The World after 9/11

43614311 - manhattan skyline and the towers of lights at sunset in new yorkHow has the world changed fifteen years after 9/11? How have these changes affected the western hemisphere and emerging countries in particular?

It’s been said that the attacks marked the privatization of the “enemy.” The enemy ceased to be a state and became a group of individuals with a large degree of autonomy from any state. The diffuse nature of the enemy, and its complexity, gave rise to, or accelerated the use of, new techniques and methods employed by the military and intelligence apparatus. (Transnational drones, for instance, are highly emblematic of the post-9/11 world.)

On the American home front, after 9/11 the always delicate balance between liberty and security tipped towards the latter. The role assumed by the National Security Agency and the Patriot Act became symbols of the severe price paid by individual freedoms.

Outside of the United States, the most obvious major consequence of 9/11 was the rise of the Middle East (as well as the Maghreb) and Islam as the nerve-center of Western geopolitical and ideological preoccupations. The mistrust that surrounds all things Muslim is highly noticeable. The other side of this coin has been the resurgence, or strengthening, of populist nationalism.

Political phenomena that seem very different from each other, such as the rise of Trump and Sanders in the United States, or Syriza and the National Front in Greece and France, to mention only a few, reflect the protectionist, anti-foreign mentality of the post-9/11 world. To be sure, the financial crisis and the perception that international capitalism was the culprit have played a role, but post-9/11 nationalism had already laid the ground for the kind of economic nationalism we saw after 2008/9.

The new nationalism comes with new perceptions. Too many of us have come to see the “other” with suspicion and sometimes with rancor. If the other is Muslim, those sentiments are particularly heightened. The recent decision by several French municipalities to ban the “burkini” (later reversed by a French court) is symptomatic of the knee-jerk reaction to what is different about the other, as was the banning of the burka and the veil a few years earlier.

For Latin America, the terrorist attacks meant a major shift in the priorities of the governments and public opinions of developed countries vis-à-vis the emerging countries. People forget that George W. Bush began his administration with the very public intention of legalizing millions of undocumented immigrants and taking relations with Latin America to a new level of engagement, through the Free Trade Area of the Americas. After 9/11, Bush changed his focus and lost interest in the region. (Latin American left-wing populism, which opposed the idea of the hemisphere-wide free circulation of goods, services and capital, also played a part.) The war on terror consumed the rest of Bush’s foreign policy—and a large part of his domestic agenda. Obama, for all his criticism of Bush, did not change that.

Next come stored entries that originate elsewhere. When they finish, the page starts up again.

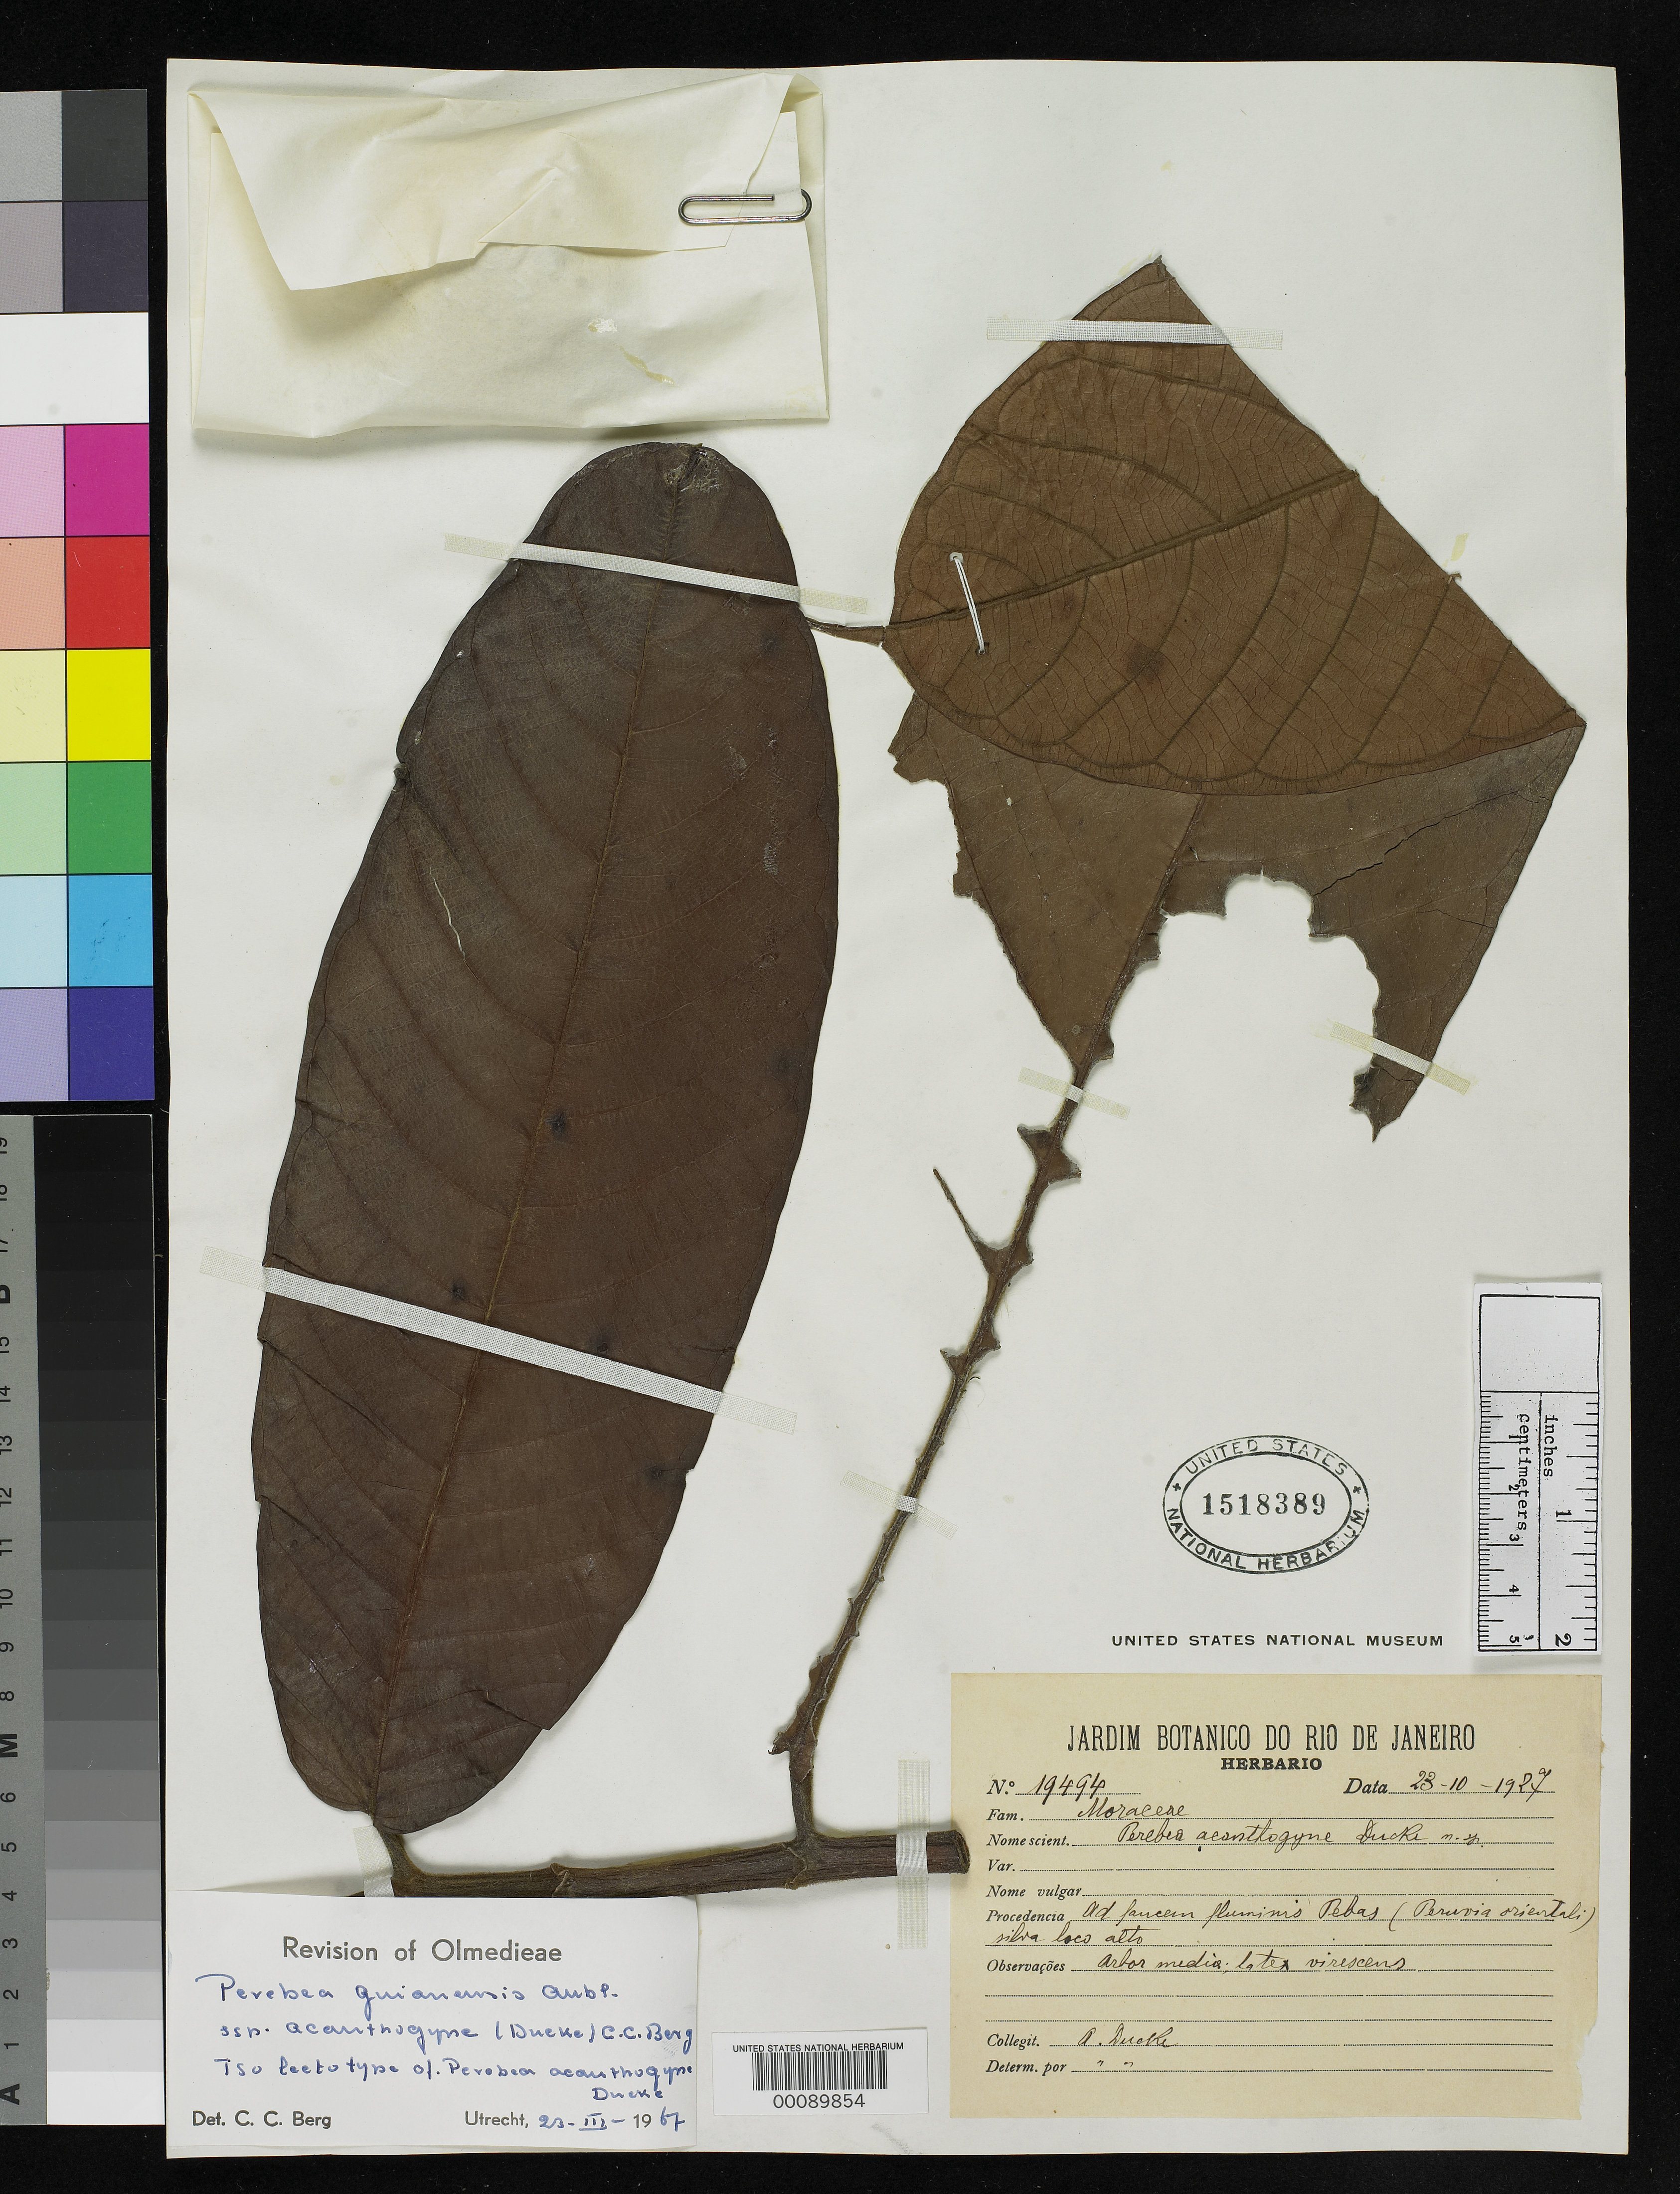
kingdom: Plantae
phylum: Tracheophyta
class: Magnoliopsida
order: Rosales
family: Moraceae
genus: Perebea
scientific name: Perebea acanthogyne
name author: Ducke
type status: Isolectotype; Syntype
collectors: A. Ducke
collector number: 19494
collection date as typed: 23 Oct 1927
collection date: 1927-10-23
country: Brazil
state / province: Minas Gerais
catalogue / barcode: US 1518389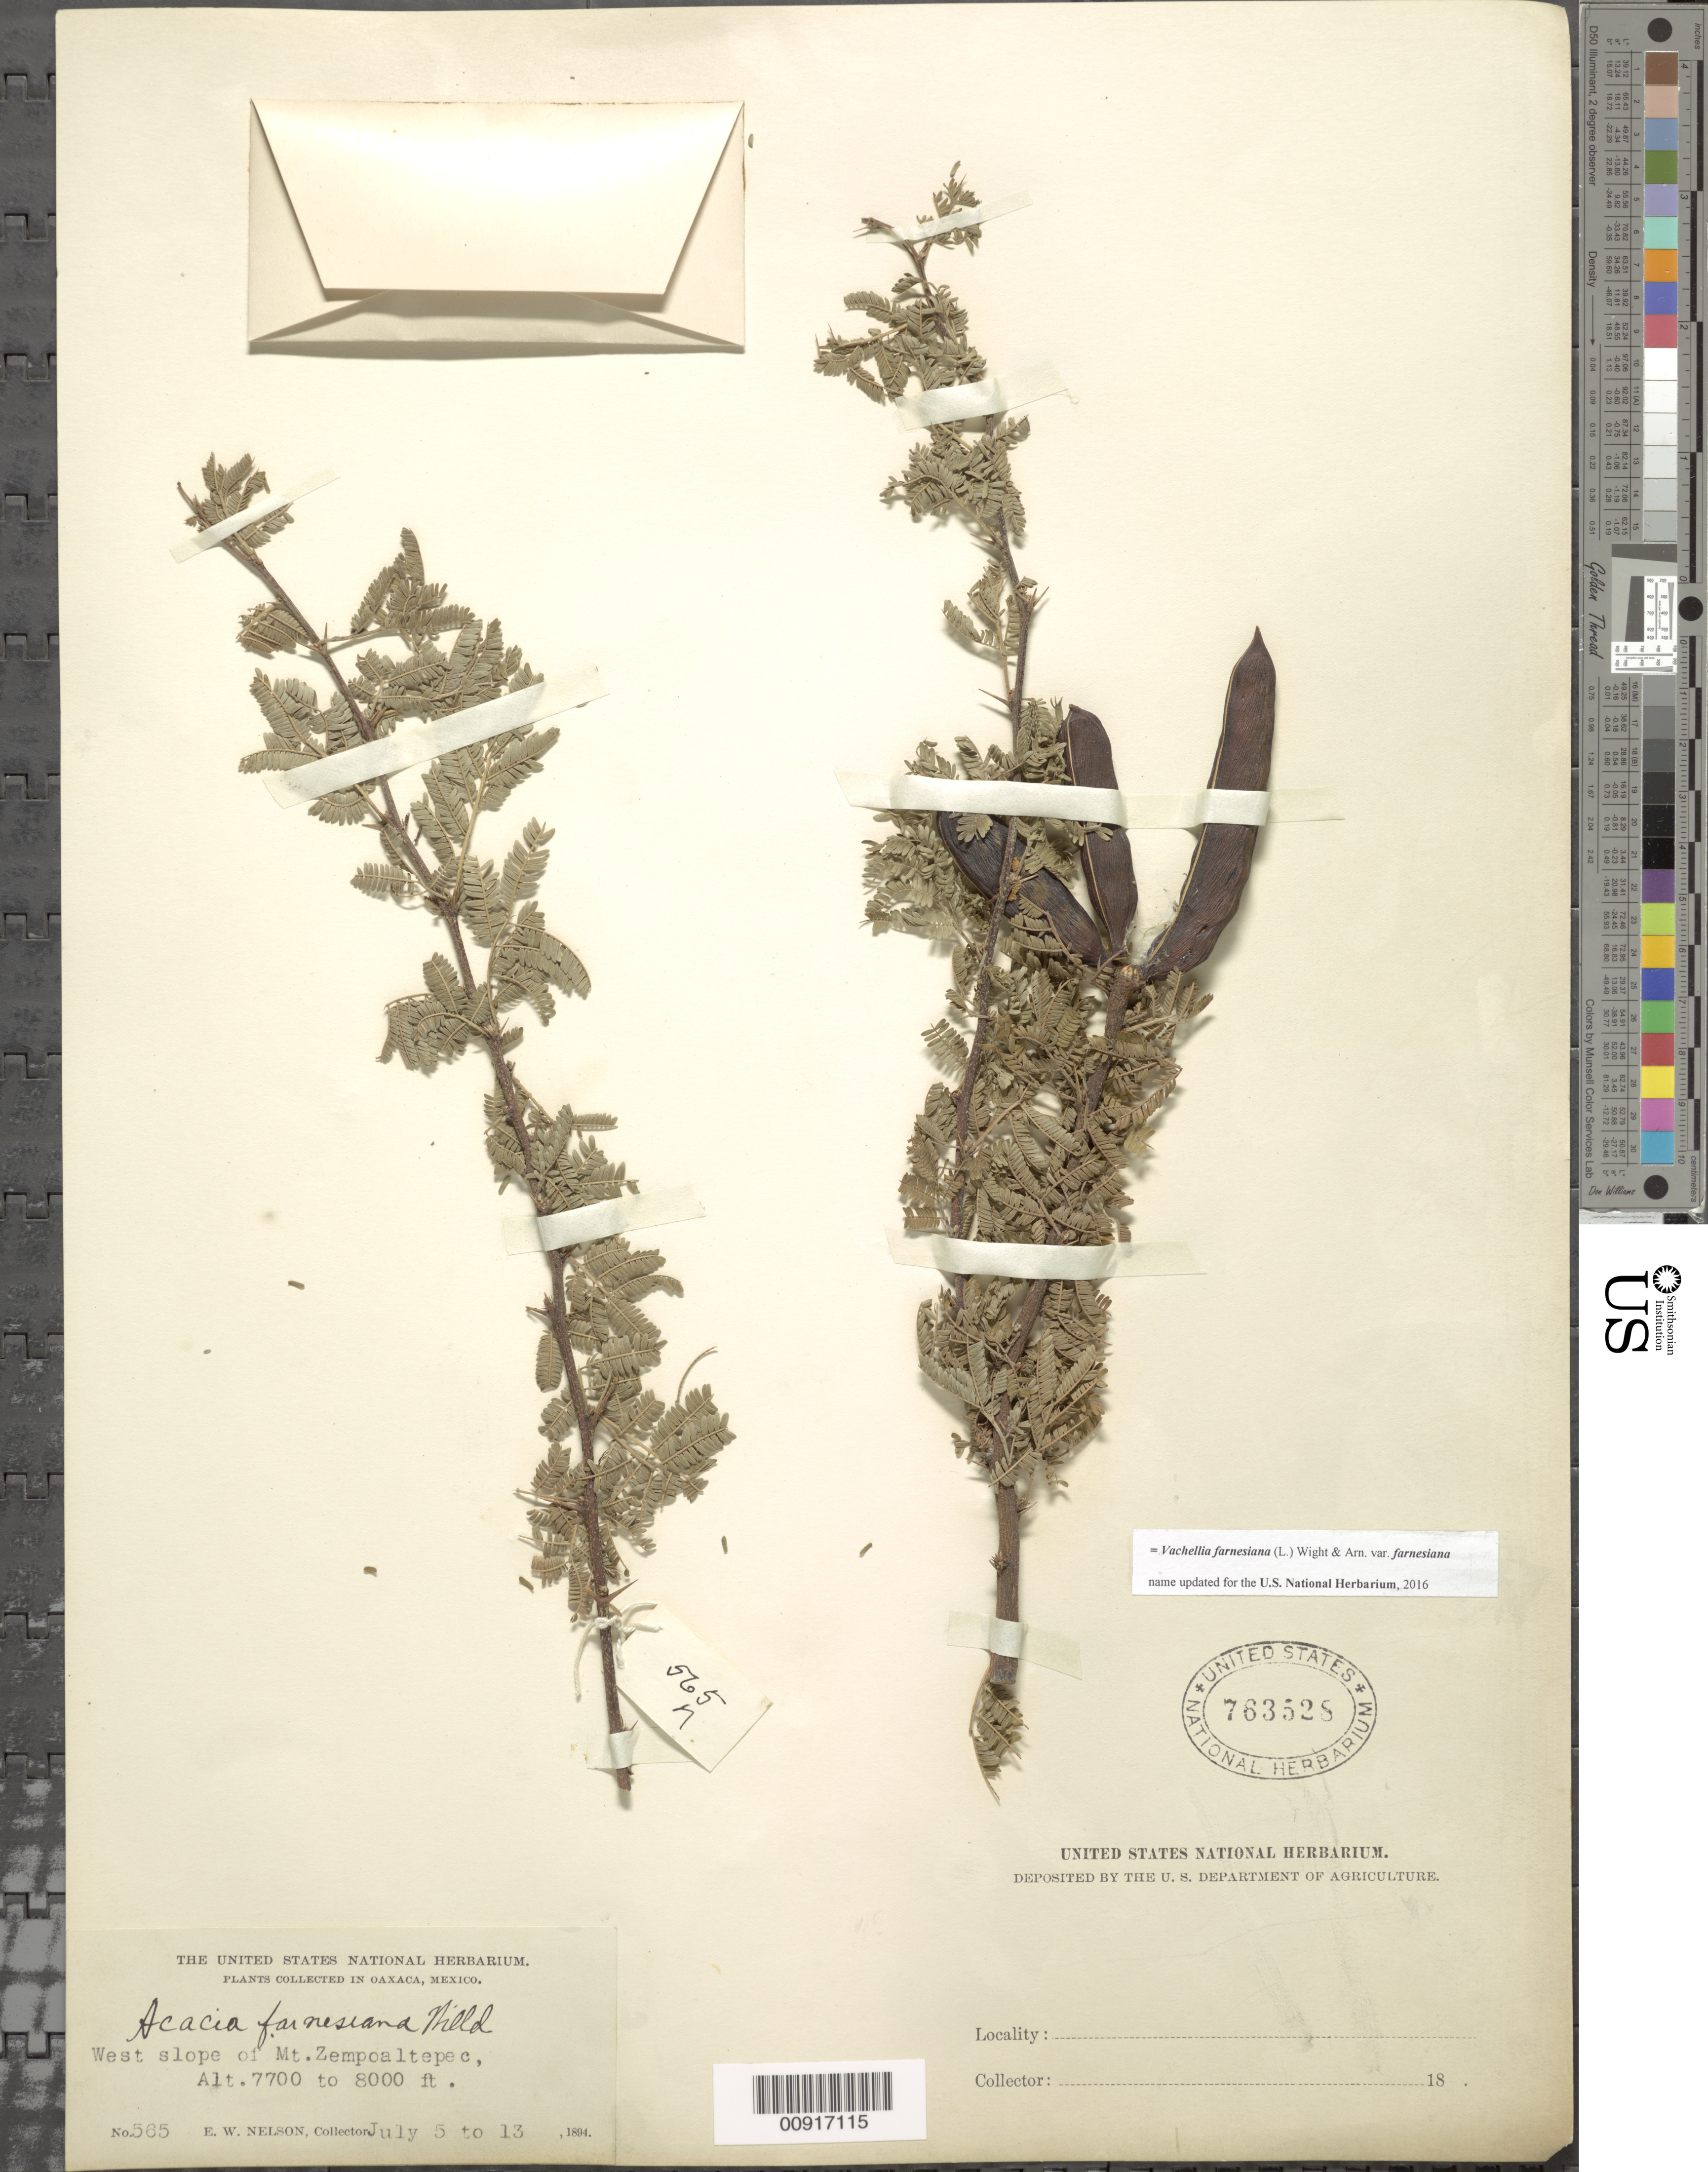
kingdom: Plantae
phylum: Tracheophyta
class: Magnoliopsida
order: Fabales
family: Fabaceae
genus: Vachellia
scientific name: Vachellia farnesiana var. farnesiana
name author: (L.) Wight & Arn.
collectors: E. W. Nelson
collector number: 565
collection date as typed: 05 Jul 1894 to 13 Jul 1894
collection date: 1894-07-05/1894-07-13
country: Mexico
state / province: Oaxaca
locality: West slope of Mt. Zempoaltepec.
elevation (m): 2347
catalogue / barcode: US 763528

The existing barriers that hamper the free circulation of goods, services, capital and people, and those that are likely to come into being in the not too distant future, also owe something to 9/11. Not a single Middle Eastern or African country is included in the U.S. visa waiver program, while the Europeans who enjoy this luxury do so on the condition that they have not traveled to Iraq, Syria, Iran, Libya, Somalia, Yemen, and a few other predominantly Muslim countries. In all of Latin America only the people of Chile and French Guiana (who are actually citizens of France), can partake in the program. 9/11 wasn’t the only cause of trade and travel restrictions—the impact of the financial crisis and the end of the commodities boom also had something to do with this—but the post-9/11 atmosphere has served as an enabling, encouraging context.

There is an important lesson in this. There is no linear path and direct progression towards universal civilization. The twenty-first century was supposed to be all about emerging countries marching towards development via globalization, a world gradually but steadily devoid of barriers in which every country would espouse increased integration with every other (with China, of course, spearheading the ascent of the group). But there are still too many roadblocks on the path to civilization, and 9/11 has contributed in a major way. Both the fanaticism coming from a part of the world where religion is still intertwined with politics and the fearful chauvinism of secular nations merit blame.

Most of the emerging countries espouse only limited freedoms, and many that seemed intent on breaking the shackles of tyranny, particularly those of the Arab Spring, have opted for dictatorship again. Others, such as Putin´s Russia, have re-enacted the worst imperialist traditions of the Czarist and the Soviet eras. The western hemisphere, for its part, has yet to espouse real multinational integration and has not even come to reaching a common understanding of institutional and economic development.

The consequence is much slower progress and a more crooked trajectory towards universal progress than we expected in the new century.  In areas such as liberal democracy, free trade, transnational finance, and the circulation of people across borders, the setbacks are too important to ignore. Progress is more contradictory and messy than we hoped. Throughout history it was always so. The post-9/11 era has made us relearn this truth.